### SELECTED EXCERPT
------------------------

	the PF man page.

	## Contributing is easy

	This has been a hot topic recently. I very enjoy the way OpenBSD manage
	the contributions. I download the sources on my system, anywhere I
	want, modify it, generate a diff and I send it on the mailing list. All
	of this can be done from a console with tools I already use (git/cvs)
	and email.

	There could be an entry barrier for new contributors: you may feel
	people replying are not kind with you. This is not true. If you
	sent a diff and received critics (reviews) of your code, this means
	some people spent time to teach you how to improve your work. I do
	understand some people may feel it rude, but it's not.

	This year I modestly contributed to the projects OpenIndiana and NixOS
	this was the opportunity to compare how contributions are handled. Both
	those projects use github. The work flow is interesting but
	understanding it and mastering it is extremely complicated.

------------------------

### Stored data
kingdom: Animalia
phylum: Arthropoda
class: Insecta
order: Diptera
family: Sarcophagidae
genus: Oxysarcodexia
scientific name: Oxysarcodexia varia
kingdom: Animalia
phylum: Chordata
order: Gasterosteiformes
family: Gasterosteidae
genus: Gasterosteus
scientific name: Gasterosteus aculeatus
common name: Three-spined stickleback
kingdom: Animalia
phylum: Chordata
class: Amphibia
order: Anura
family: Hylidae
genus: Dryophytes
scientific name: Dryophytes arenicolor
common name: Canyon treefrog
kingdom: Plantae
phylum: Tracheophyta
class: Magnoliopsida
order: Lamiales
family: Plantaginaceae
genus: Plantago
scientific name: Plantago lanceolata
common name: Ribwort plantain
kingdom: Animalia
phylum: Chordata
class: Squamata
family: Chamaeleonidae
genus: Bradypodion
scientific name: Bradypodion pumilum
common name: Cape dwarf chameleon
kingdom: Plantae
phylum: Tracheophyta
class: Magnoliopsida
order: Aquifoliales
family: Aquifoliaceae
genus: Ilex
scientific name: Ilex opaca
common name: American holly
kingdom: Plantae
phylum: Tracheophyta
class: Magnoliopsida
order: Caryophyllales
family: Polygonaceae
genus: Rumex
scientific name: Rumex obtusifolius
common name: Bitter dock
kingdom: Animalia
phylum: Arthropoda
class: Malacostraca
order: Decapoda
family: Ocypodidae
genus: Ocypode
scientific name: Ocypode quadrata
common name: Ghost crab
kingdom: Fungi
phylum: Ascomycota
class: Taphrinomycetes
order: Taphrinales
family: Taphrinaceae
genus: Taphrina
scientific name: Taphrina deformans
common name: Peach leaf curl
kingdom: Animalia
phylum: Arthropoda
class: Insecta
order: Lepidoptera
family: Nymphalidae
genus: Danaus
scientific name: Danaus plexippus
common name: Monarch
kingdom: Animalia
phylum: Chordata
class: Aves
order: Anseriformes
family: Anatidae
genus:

------------------------

### REQUIREMENT 1
List the steps the writer of the excerpt on contributing follows to send a contribution to OpenBSD, in order.
### REQUIREMENT 2
Copy from the excerpt on contributing word for word: begin at the words "the PF man page." and stop after the words "already use (git/cvs)".
### REQUIREMENT 3
Answer from the excerpt on contributing:
(a) What tools does the writer name as already being used from a console?
(b) According to the excerpt, what does receiving critics (reviews) of a sent diff mean?
(c) What do the projects OpenIndiana and NixOS both use?
The stored data has no connection to the excerpt on contributing.

### RESULT 1
1. Download the sources onto the system, anywhere wanted.
2. Modify them.
3. Generate a diff.
4. Send it on the mailing list.

### RESULT 2
the PF man page.

	## Contributing is easy

	This has been a hot topic recently. I very enjoy the way OpenBSD manage
	the contributions. I download the sources on my system, anywhere I
	want, modify it, generate a diff and I send it on the mailing list. All
	of this can be done from a console with tools I already use (git/cvs)

### RESULT 3
(a) git/cvs and email.
(b) It means some people spent time to teach you how to improve your work.
(c) Both use github.